En 1949 il expose galerie del Milione à Milan, puis en 1950 à la Hugo Gallery de New York. Ses forces déclinent sous l’emprise de la boisson, de la misère et d’une grande tension nerveuse. Malgré ses amis Sartre, Mathieu et Bryen qui lui témoignent une grande admiration, Wols reste seul, sortant la nuit lorsqu’il ne travaille pas pour admirer les façades. A la suite d’une cure de désintoxication, il reprend goût à la vie, travaille et s’installe à Champigny où il pense mener une vie plus sereine. Cet apaisement est de courte durée. A la suite d’un empoisonnement alimentaire, il meurt le 1er septembre 1951 à l’hôtel Montalembert. Sa disparition restera mystérieuse.

Son influence reste déterminante. Aux côtés de Bryen auquel il servit de révélateur, de Mathieu et d’Hartung il mène le combat. Son rôle fut primordial lors de « l’offensive antigéométrique », suivant le terme de Mathieu, alors toute-puissante autour de 1947-1948. Mathieu le fait figurer à ses expositions, aujourd’hui historiques. 1947 «L’imaginaire» galerie du Luxembourg, avec un texte de J.J. Marchand, à l’origine du mouvement de l’Abstraction lyrique, qui s’affirme en 1948 avec l’exposition toujours placée sous l’autorité de Mathieu: «H.W. P.S.M.T.B. » (Hartung, Wols, Picabia, Stahly, Mathieu, Tapié, Bryen) galerie Colette Allendy, avec des textes de chacun des participants sauf de Hartung et de Stahly, et en juillet de la même année « White and Black» galerie des Deux Isles regroupant Hartung, Wols, Arp, Tapié, Picabia, Ubac, textes d’Edouard Jaguer et de Michel Tapié. Ultime participation de Wols à une manifestation marquant une orientation nouvelle de l’Abstraction lyrique: « Véhémences confrontées » en mars 1951 galerie Nina Dausset, réunissant Bryen, Capogrossi, de Kooning, Hartung, Pollock, Riopelle, Russell, Wols et Mathieu.

Dans un univers miniaturisé, ouvrant sur des labyrinthes vertigineux, Wols a développé un informel prenant appui sur une écriture aiguë, raffinée et automatique qui l’a rapproché momentanément du surréalisme.

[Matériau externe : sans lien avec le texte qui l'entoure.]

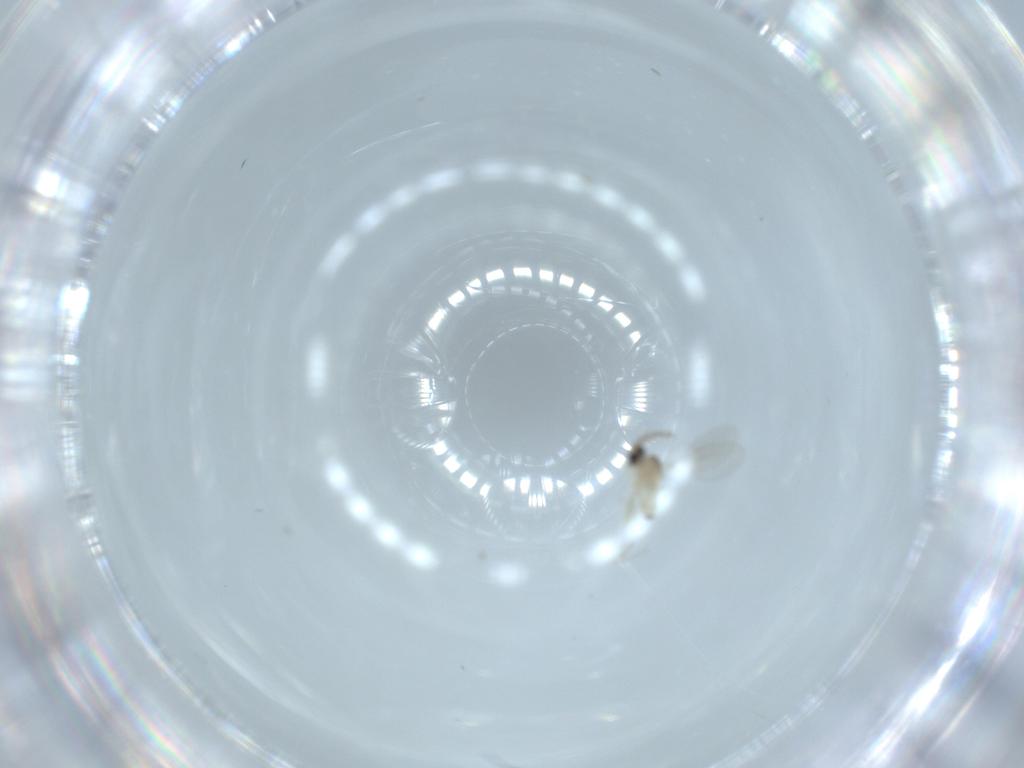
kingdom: Animalia
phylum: Arthropoda
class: Insecta
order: Diptera
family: Cecidomyiidae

Peintre maudit s’il en fut, son œuvre se confond avec sa vie, qu’il remet en jeu en permanence, à travers des risques calculés, souhaités. La mort est omniprésente dans son œuvre, tout comme les déchirures mettent au jour les réseaux arachnéens et tentaculaires dominés par la mystique chinoise dont il reste profondément empreint.

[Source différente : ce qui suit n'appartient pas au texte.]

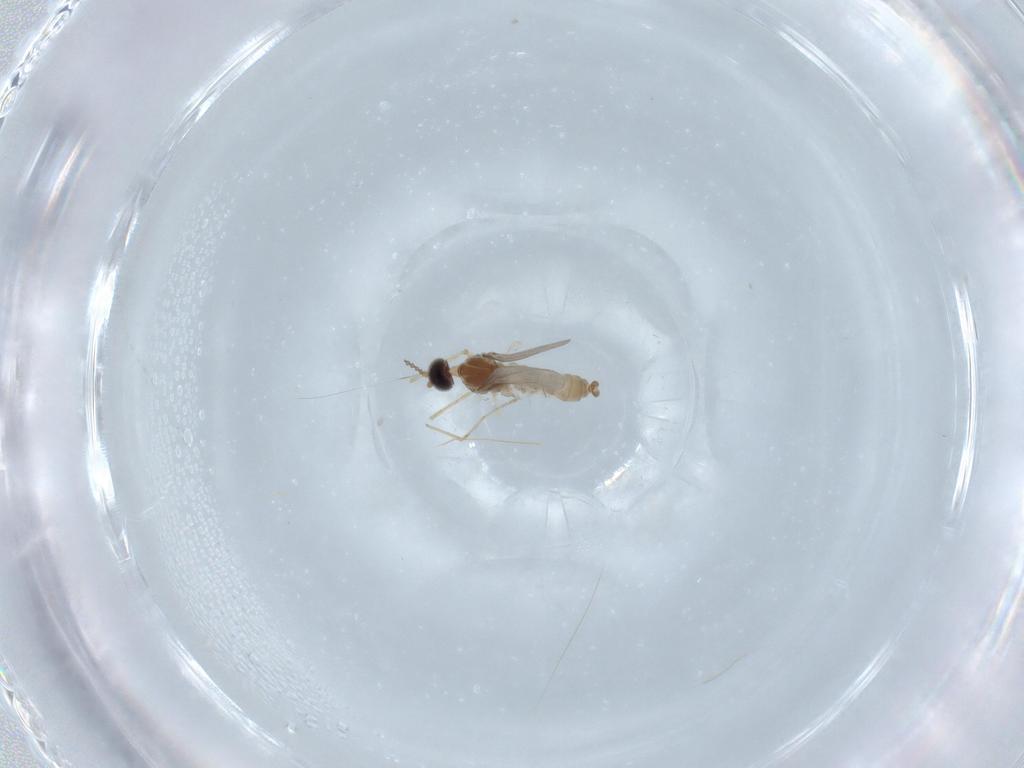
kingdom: Animalia
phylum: Arthropoda
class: Insecta
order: Diptera
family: Cecidomyiidae
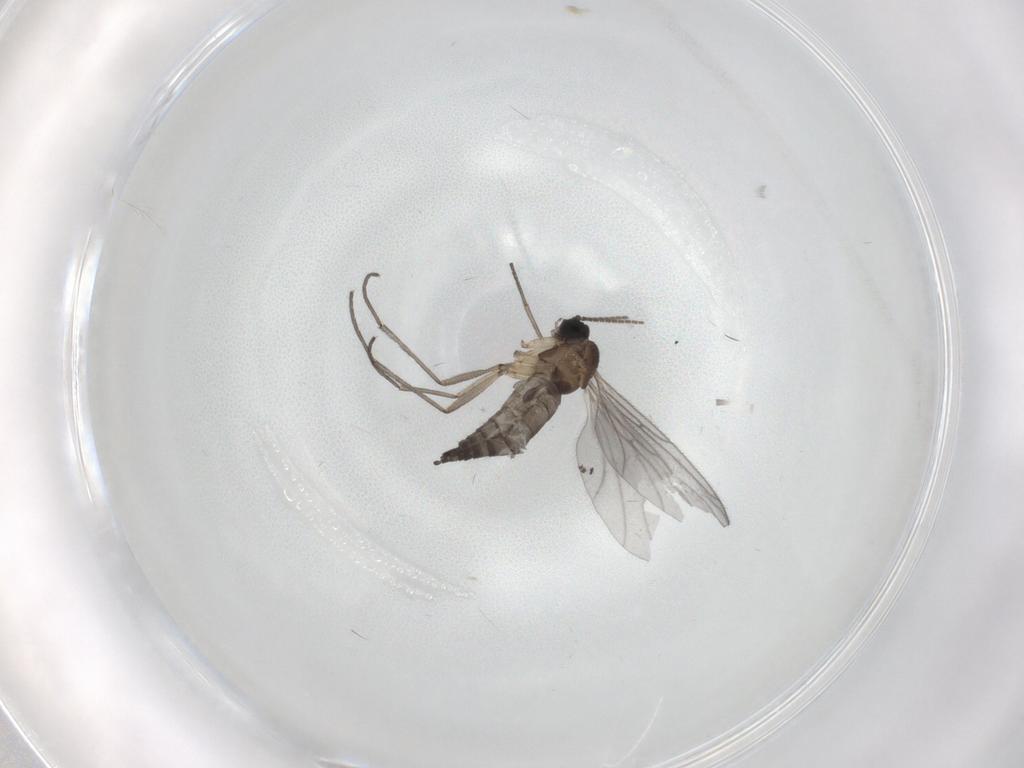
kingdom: Animalia
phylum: Arthropoda
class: Insecta
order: Diptera
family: Sciaridae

Sa gloire posthume est immense.

Rétrospective à la Biennale de Venise en 1958. Préface de V. Apollonio.

1958 Wols. Galerie Claude Bernard Paris, Catalogue « Souvenirs sur Wols » par Henri-Pierre Roché.

1973 Rétrospectives National Galerie de Berlin et Musée d’Art moderne de la Ville de Paris. Catalogue, préface de Jacques Lassaigne.

Musées : Paris national d’Art Moderne – Cologne – Hambourg – Münich – Münster – Stuttgart – Zürich

Marcel Lecomte : « Souvenirs sur Wols » Quadrum 1959,

Werner Haftmann : « Wols, sa vie et l’œuvre » « En personne. Aquarelles et dessins ». Ed. Delpire Paris 1963.